(Beginning of Given entries)
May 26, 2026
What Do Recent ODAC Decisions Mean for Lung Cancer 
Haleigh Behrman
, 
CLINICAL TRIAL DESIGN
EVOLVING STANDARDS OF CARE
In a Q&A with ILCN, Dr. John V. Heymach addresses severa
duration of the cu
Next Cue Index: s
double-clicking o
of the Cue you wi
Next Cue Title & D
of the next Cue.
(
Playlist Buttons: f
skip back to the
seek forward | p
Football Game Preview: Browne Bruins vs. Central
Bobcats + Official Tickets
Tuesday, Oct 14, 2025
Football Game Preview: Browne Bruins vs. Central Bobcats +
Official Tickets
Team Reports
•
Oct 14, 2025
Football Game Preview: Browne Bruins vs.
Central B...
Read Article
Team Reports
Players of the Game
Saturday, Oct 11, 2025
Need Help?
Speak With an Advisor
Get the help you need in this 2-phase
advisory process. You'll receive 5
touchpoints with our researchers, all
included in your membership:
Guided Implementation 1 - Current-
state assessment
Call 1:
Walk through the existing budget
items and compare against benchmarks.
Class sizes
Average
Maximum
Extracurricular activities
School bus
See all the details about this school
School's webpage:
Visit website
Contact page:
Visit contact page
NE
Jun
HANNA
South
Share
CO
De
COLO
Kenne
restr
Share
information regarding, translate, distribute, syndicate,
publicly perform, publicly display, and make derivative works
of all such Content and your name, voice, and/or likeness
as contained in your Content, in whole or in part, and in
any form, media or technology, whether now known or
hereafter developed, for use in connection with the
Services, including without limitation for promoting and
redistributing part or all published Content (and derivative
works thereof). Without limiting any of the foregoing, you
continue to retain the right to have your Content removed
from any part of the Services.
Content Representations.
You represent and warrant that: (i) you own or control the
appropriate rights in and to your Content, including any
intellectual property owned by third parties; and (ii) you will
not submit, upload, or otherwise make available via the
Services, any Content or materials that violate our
(End of Given entries)
* Task
Check every line above for the word "Services" and copy those that have it.

* Response area
Services, including without limitation for promoting and
from any part of the Services.
Services, any Content or materials that violate our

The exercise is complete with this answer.